By applying boundary condition, the dispersion equation is calculated as:

$$\begin{aligned} \alpha _1\alpha _4-\alpha _2\alpha _3=0 \end{aligned}$$

(32)

We plotted the dispersion relation related to these waves in Figs. 10, 11, 12, 13 and 14 show the variations of the real part of electric and magnetic fields components for considered TE mode.

4.1 Electron movement in the plasma-containing Piet Hein coaxial waveguide for TE mode

Similar to Subsect. 3.1, we examine the electron movement in the cold plasma Piet Hein waveguide that accelerates under the purposed TE mode of electromagnetic wave. Here again, we choose the first solution of Eq. (14). In Fig. 15 we plotted the path of the electron in the purposed waveguide. Figure 16 illustrates the kinetic energy in the plasma Piet Hein waveguide for different values of \(\delta \) . Figure 17 presents the angle \(\theta =\arctan \sqrt{p_x^2+p_y^2}/p_z\) in the plasma Piet Hein waveguide for different values of  \(\delta \).

5 Conclusions

In this work, solutions of wave equation a metallic Piet Hein coaxial waveguide containing cold unmagnetized plasma were approximately presented. The components of electromagnetic field for TM and TE modes in the plasma coaxial waveguide with Piet Hein cross section were obtained and fields are plotted for different cases. Using the boundary conditions in the considered coaxial waveguide, the dispersion relations for two considered modes were derived. Dispersion relation and obtained fields were plotted. The motion of an electron injected in the metallic Piet Hein coaxial waveguide including cold homogeneous unmagnetized plasma in the presence of TM and TE modes excited by electromagnetic radiation wave graphically investigated. The differential equations appeared to be solved using the Runge–Kutta numerical method. Numerical calculations were done, and the results were plotted. It is mentioned that we consider a suitable approximation and ignored from different effects.

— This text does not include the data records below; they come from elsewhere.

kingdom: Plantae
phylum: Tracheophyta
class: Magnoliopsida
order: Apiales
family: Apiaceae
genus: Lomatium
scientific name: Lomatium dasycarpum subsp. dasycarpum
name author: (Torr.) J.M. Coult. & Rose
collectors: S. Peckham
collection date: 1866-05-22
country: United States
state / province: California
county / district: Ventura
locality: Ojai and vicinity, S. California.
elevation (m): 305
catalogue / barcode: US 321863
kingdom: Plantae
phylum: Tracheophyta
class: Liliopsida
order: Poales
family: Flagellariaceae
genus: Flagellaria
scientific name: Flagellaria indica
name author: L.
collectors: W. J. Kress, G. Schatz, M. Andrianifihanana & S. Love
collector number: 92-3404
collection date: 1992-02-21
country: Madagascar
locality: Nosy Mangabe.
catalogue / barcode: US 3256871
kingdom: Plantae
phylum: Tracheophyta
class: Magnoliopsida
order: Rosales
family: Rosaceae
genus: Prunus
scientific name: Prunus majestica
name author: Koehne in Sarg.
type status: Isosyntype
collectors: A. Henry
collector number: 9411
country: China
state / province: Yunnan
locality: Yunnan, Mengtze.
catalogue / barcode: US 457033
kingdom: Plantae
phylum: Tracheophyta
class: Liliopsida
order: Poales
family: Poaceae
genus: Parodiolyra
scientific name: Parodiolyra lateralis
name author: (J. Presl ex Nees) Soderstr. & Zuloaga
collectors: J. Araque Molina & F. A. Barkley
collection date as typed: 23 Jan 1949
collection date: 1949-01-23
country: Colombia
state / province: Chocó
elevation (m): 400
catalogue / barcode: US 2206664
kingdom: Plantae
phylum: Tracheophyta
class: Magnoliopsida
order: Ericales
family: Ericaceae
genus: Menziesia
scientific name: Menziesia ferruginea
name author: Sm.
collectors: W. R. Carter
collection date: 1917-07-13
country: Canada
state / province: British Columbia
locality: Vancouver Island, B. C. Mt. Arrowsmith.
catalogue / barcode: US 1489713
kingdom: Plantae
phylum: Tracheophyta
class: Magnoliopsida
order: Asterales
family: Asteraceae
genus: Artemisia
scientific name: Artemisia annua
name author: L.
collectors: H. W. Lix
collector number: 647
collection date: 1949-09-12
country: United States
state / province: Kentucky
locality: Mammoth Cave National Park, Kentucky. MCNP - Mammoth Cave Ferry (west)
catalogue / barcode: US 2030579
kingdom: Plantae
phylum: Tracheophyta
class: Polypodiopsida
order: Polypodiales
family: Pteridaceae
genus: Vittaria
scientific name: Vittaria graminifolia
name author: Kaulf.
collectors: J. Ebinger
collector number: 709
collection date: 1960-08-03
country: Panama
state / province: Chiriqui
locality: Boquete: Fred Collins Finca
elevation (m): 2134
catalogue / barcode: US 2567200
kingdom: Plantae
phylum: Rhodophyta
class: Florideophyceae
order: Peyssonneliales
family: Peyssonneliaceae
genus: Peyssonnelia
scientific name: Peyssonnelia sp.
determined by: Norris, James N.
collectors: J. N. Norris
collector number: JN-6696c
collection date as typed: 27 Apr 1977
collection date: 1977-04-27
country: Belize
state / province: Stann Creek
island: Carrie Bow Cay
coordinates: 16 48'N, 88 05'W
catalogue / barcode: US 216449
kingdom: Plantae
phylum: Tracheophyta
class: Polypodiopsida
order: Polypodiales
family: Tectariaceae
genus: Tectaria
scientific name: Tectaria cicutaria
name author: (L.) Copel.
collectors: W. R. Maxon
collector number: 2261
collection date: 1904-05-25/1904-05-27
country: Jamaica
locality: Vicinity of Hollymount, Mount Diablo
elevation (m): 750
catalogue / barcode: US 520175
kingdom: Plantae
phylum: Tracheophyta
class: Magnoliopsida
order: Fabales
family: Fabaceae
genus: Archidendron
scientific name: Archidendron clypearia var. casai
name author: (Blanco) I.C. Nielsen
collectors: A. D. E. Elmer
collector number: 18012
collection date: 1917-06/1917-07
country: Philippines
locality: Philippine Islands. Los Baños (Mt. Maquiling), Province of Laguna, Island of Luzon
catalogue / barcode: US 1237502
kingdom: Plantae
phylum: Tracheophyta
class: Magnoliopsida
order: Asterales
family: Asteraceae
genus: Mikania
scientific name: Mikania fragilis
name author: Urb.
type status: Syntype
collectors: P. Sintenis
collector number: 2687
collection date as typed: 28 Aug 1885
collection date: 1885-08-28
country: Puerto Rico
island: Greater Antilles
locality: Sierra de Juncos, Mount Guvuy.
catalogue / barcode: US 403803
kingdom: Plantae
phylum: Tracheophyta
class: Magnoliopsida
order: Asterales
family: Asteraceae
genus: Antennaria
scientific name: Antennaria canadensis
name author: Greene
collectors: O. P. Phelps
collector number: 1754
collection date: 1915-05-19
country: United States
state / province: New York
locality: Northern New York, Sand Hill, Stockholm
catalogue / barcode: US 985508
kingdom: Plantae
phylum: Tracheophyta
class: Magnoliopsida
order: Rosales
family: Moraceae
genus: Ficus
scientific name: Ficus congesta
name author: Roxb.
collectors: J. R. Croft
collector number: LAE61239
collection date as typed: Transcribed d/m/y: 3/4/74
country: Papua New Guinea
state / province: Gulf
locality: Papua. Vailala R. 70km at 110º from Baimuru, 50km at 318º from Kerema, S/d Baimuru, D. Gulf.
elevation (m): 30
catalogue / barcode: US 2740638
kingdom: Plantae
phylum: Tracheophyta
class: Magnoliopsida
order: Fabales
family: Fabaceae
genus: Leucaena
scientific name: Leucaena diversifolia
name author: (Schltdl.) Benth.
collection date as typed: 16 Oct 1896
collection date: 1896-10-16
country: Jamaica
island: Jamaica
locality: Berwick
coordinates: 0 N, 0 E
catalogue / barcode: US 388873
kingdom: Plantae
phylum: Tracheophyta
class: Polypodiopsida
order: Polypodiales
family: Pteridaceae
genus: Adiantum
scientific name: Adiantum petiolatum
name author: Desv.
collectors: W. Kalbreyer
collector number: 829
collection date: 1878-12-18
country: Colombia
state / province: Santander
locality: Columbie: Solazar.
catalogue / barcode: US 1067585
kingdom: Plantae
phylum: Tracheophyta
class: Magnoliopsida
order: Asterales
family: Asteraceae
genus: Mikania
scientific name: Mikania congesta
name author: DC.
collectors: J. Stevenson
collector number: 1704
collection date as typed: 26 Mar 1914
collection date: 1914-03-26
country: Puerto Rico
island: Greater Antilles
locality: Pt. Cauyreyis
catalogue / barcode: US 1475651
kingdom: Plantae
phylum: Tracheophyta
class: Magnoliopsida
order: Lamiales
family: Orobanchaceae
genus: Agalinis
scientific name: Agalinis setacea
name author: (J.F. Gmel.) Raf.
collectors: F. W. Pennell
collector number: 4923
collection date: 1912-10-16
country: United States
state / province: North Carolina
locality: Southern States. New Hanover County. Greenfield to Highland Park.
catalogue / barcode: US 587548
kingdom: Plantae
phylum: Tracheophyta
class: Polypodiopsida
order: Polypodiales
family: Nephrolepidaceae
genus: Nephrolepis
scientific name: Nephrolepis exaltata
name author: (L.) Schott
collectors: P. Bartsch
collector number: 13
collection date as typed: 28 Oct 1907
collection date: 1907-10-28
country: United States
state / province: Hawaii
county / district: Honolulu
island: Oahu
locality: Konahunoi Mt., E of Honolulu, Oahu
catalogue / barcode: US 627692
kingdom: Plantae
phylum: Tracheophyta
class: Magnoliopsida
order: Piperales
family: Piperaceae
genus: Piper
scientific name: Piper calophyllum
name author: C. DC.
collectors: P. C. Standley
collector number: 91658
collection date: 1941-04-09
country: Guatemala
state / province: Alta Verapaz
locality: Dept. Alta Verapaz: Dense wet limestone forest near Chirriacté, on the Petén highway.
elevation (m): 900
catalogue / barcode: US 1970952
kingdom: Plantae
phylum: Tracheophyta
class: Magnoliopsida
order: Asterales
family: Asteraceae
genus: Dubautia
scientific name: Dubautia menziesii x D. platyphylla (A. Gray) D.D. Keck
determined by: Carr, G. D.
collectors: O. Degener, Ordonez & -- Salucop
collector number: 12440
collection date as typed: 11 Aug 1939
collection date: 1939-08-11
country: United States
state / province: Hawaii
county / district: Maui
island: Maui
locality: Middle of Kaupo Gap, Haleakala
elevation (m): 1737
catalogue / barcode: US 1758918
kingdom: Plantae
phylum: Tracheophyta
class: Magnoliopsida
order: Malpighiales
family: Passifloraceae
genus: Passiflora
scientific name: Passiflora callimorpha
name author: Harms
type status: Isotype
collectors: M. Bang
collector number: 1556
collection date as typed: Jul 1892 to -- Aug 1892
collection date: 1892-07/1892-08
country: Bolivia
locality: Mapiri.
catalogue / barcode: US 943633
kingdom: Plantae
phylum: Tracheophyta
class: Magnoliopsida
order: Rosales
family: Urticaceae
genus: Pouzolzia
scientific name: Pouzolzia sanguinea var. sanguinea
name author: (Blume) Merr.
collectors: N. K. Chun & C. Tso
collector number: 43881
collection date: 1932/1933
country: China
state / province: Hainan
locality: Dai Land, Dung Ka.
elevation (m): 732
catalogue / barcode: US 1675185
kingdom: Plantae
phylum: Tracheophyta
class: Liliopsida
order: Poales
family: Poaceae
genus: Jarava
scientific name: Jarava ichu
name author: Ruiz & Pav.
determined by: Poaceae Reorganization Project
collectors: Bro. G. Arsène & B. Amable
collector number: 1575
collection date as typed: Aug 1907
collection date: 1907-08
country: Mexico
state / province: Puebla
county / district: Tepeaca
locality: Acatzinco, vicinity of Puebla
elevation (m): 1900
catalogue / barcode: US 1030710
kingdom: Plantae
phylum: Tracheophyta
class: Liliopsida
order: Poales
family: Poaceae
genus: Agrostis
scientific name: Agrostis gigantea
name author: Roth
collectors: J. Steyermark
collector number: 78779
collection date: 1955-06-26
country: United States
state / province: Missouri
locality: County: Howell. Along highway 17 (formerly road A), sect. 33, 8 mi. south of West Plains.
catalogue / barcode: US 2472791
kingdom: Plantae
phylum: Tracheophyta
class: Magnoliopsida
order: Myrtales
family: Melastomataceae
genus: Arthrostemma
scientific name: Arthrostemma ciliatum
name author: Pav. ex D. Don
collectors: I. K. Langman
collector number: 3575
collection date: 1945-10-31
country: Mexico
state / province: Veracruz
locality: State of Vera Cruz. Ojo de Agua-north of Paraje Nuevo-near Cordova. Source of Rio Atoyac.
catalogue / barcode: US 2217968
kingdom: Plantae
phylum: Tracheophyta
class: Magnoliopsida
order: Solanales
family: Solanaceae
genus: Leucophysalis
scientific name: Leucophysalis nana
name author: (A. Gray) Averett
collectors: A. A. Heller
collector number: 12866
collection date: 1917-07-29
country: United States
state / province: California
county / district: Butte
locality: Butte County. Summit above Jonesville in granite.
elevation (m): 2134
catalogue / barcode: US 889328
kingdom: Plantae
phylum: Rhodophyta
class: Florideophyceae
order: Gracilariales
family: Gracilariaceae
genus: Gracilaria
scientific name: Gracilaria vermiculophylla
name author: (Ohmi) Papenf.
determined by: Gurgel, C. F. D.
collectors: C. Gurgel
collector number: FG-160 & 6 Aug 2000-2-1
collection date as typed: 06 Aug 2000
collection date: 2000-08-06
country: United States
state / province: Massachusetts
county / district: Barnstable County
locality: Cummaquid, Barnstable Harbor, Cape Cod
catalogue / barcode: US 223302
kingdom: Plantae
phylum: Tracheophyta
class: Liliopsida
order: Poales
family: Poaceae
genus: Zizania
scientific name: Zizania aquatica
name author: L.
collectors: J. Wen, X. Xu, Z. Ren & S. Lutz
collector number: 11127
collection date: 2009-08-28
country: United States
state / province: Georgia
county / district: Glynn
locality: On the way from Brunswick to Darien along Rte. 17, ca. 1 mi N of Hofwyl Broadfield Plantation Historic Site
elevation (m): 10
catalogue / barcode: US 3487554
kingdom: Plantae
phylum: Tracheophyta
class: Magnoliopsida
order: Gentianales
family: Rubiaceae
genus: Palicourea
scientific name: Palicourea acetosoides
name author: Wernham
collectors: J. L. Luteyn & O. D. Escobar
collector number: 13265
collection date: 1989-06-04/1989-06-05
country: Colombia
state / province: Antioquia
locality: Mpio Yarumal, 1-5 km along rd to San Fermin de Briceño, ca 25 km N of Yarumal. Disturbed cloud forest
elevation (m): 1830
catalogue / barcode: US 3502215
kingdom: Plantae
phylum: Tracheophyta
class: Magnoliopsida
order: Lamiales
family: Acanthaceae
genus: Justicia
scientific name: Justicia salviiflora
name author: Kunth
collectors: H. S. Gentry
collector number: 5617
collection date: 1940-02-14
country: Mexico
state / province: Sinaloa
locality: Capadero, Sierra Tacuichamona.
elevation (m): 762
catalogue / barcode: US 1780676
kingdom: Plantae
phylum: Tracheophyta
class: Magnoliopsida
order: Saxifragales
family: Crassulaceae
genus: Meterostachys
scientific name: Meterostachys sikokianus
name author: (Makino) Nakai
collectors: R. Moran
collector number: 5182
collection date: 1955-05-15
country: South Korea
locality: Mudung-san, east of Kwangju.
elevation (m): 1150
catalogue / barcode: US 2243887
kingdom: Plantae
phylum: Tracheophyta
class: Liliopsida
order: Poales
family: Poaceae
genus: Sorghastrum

We used the special modes. It is possible excitation of surface wave modes at the boundaries of structures, but in this investigation, we ignored the effect of surface waves and so on. Here, we assume that the nonlinear effects to be negligible in this work. We have assumed the different approximates and neglected the different effects and so the results in these structures are investigated approximately. Regardless of their approximation, the results presented in this paper are still useful for problem analysis.

Data Availability Statement

The author confirms that the data supporting the findings of this study are available within the article and its supplementary materials.